One of the key outcomes of the meetings in Italy was discussion of ways to create strategies for global studies.  Nikki says that during these discussions it became clear that TERN’s ecosystem research infrastructure is an international model for successful collaborative research infrastructure platforms.

“It was apparent that TERN is leading the way globally in its holistic and comprehensive approach to ecosystem research and data infrastructure,” says Nikki.

One such ‘global linkages’ project discussed at the meetings was a new initiative being coordinated by the Japanese Long Term Ecological Research Network into excessive increases in nitrogen levels in natural environments all around the globe—a key global and regional environmental issue.

The initiative, called ILTER-N, is conducting global comparisons on key research topics on nitrogen pollution issues in ecosystems.  Key to these comparisons is the availability of long-term field observation data from many long-term ecological research (LTER) sites situated in various climates and biomes.

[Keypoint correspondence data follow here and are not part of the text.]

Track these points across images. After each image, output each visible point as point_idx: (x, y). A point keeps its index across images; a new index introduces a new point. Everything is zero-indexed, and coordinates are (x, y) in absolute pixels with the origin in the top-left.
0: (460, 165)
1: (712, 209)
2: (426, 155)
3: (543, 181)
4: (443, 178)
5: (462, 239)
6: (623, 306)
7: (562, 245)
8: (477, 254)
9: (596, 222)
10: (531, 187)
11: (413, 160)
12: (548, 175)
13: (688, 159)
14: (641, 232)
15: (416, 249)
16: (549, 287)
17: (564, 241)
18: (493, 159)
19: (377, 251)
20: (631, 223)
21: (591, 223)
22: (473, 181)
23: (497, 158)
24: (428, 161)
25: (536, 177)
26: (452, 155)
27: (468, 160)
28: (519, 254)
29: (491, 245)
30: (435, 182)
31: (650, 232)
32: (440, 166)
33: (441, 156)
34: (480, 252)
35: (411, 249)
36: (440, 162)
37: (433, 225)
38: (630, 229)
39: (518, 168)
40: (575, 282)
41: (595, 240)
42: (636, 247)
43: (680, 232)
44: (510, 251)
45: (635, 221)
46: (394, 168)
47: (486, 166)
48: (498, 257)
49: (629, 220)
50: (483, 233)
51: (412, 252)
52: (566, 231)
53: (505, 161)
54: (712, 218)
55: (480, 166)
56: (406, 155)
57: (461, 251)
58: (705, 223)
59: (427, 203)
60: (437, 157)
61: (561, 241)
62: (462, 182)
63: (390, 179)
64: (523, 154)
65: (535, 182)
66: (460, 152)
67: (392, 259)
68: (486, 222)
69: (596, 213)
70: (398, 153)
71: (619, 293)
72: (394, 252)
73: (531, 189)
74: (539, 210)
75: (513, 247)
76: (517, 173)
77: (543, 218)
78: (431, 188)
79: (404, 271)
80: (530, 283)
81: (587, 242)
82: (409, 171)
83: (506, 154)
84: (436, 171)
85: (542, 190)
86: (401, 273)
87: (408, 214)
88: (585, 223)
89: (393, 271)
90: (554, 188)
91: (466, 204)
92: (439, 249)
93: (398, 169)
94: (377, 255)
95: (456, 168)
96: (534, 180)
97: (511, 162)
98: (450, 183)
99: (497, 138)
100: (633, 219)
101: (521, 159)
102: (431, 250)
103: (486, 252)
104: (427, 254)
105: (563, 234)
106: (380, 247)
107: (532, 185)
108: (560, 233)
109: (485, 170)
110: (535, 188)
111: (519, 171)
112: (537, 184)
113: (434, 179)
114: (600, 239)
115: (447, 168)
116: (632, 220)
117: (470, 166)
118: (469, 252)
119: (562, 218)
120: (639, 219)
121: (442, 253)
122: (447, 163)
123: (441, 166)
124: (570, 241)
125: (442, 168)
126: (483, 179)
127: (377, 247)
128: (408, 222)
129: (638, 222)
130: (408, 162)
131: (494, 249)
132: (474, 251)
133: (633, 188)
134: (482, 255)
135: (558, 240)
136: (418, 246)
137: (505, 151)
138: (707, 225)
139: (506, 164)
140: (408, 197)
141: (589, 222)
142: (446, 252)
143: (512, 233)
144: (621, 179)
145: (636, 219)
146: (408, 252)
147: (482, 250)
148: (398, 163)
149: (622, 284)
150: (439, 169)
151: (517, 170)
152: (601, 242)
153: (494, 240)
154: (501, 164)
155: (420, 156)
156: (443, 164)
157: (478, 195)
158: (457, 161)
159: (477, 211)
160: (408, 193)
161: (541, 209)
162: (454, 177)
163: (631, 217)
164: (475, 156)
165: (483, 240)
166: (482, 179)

In 2016 TERN will play a vital role in the study by contributing data collected at TERN sites Australia-wide. Data contributed by TERN facilities, including OzFlux and the Australian SuperSite Network, will allow Australia’s unique ecosystems to be compared to global systems to assess whether or not excess Nitrogen the is harming the environment.

Global studies facilitated by TERN infrastructure like this are placing Australia in a global context and allowing us to answer questions of critical concern.

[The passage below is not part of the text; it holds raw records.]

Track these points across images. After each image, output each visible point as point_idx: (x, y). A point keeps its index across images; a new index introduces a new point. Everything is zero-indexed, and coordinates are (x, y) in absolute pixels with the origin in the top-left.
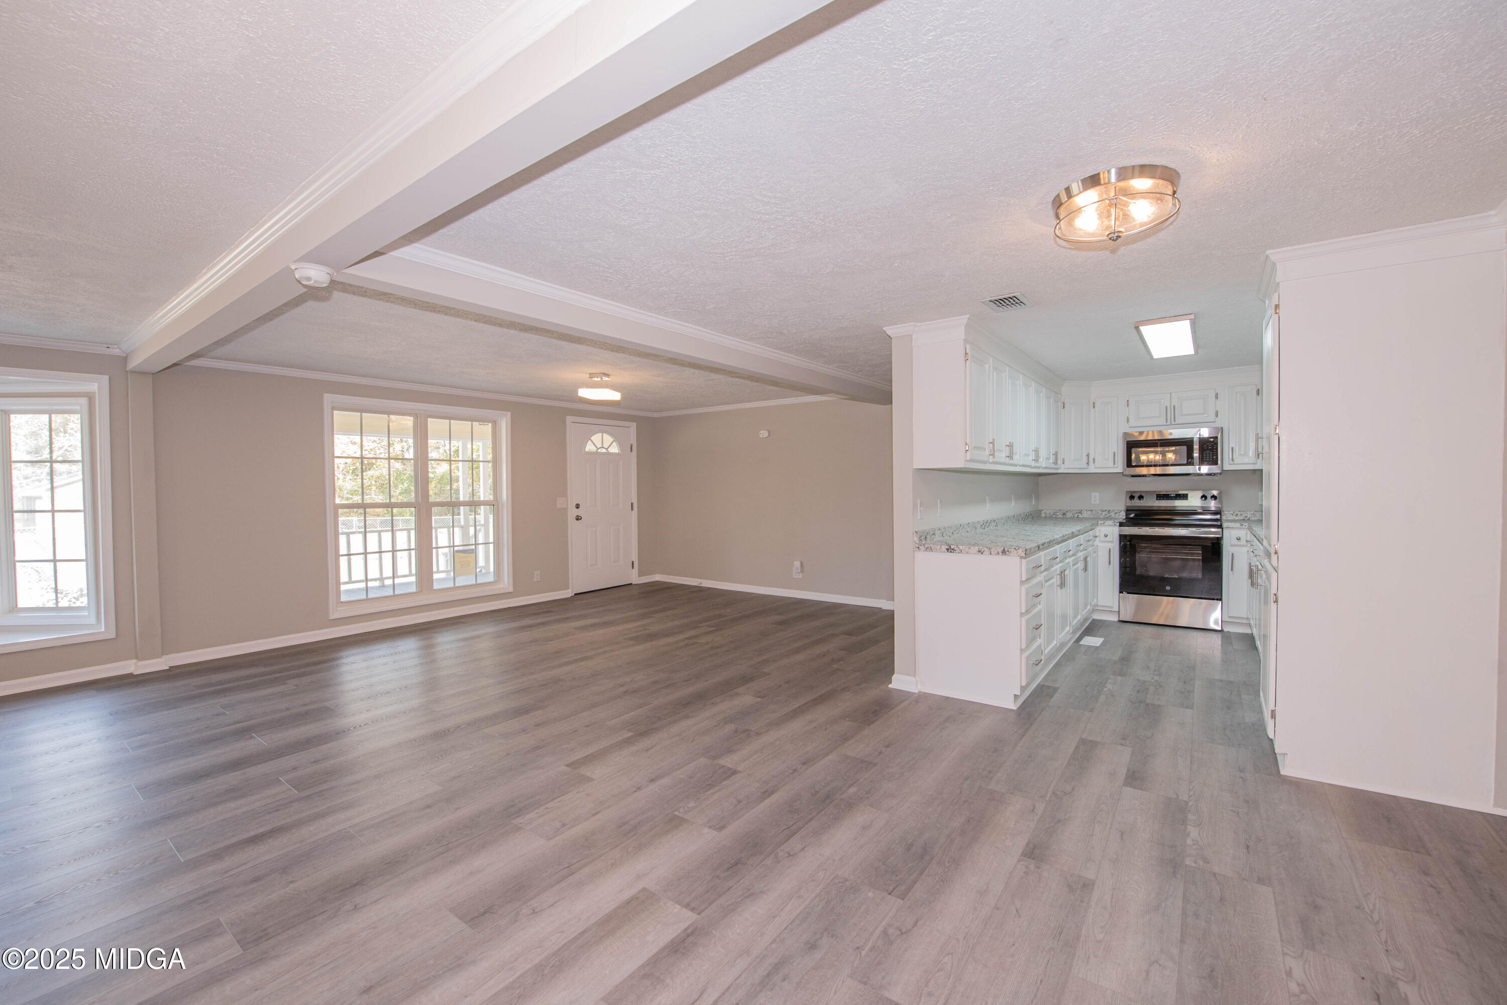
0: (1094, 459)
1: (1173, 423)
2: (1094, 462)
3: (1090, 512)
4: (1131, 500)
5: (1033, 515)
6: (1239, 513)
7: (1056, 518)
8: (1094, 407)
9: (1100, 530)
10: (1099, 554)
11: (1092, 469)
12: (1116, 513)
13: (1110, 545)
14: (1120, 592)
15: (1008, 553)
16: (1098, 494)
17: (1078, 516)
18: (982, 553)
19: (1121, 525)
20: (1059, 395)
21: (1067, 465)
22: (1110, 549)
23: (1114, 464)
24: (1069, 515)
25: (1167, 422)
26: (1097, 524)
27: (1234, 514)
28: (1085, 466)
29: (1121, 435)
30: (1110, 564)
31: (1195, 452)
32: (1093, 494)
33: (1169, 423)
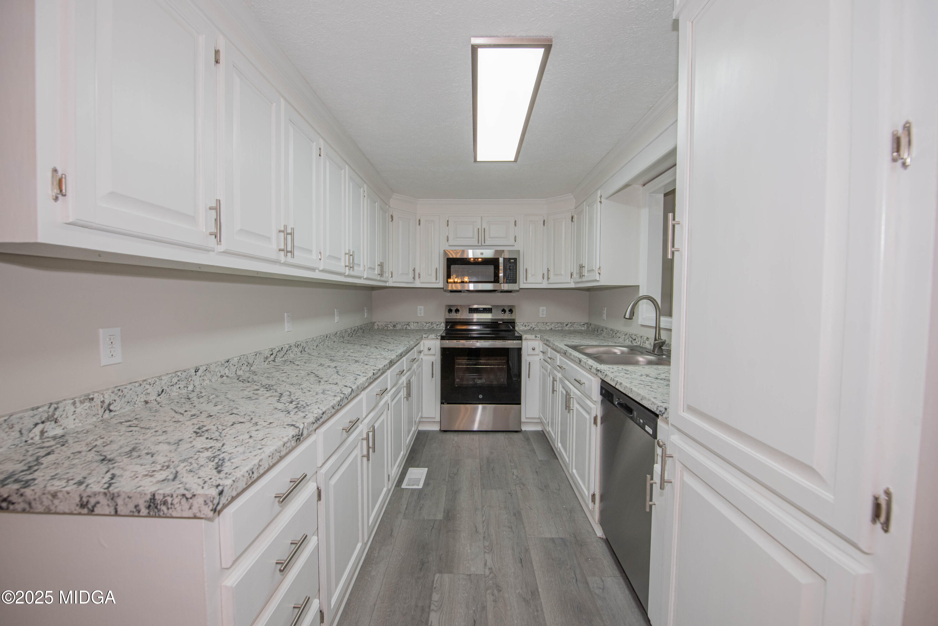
0: (419, 274)
1: (483, 244)
2: (419, 277)
3: (417, 324)
4: (449, 313)
5: (364, 328)
6: (527, 325)
7: (387, 330)
8: (419, 224)
9: (424, 343)
10: (424, 368)
11: (418, 284)
12: (438, 325)
13: (433, 358)
14: (442, 403)
15: (164, 508)
16: (422, 307)
17: (406, 327)
18: (91, 512)
19: (443, 338)
20: (387, 206)
21: (394, 279)
22: (433, 362)
23: (436, 280)
24: (399, 327)
25: (478, 243)
26: (422, 338)
27: (523, 325)
28: (412, 280)
29: (442, 252)
30: (433, 377)
31: (500, 272)
32: (419, 307)
33: (480, 244)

The infrastructure links formed at such international meetings enables TERN to facilitate higher impact ecosystem science research in Australia. By 2025 we envisage that international linkages will be fully formed across the full breadth of TERN capabilities to examine ecosystem change in a global context across all terrestrial ecosystems.

Nikki left the symposium again this year with a fistful of business cards, and, of equal importance, a positive outlook for the future of ecosystem science in Australia and abroad.